EXERCISE DESCRIPTION:
Using the records below, find every line that includes "être" and copy it.

RECORDS FOR PROCESSING:
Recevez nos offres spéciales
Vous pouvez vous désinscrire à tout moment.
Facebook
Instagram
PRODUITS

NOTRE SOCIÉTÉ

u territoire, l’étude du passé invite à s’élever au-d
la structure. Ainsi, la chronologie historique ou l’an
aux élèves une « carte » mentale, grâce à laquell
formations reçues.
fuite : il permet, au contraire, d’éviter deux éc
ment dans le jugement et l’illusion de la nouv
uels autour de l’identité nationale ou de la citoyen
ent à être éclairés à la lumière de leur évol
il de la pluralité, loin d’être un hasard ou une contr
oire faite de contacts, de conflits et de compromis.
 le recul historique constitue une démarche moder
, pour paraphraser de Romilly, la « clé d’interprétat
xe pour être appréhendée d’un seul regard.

...

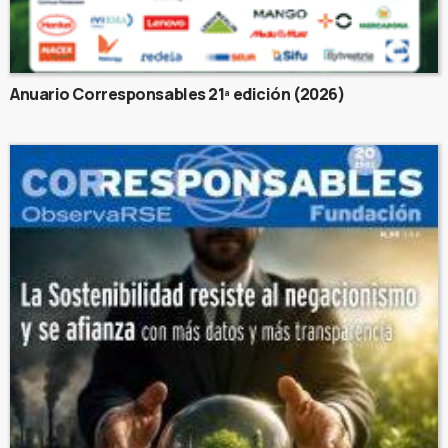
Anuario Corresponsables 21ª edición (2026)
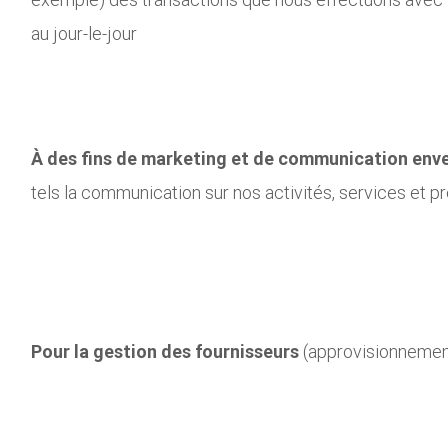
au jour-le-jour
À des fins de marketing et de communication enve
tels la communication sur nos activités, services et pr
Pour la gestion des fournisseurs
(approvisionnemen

RESULT:
ent à être éclairés à la lumière de leur évol
il de la pluralité, loin d’être un hasard ou une contr
xe pour être appréhendée d’un seul regard.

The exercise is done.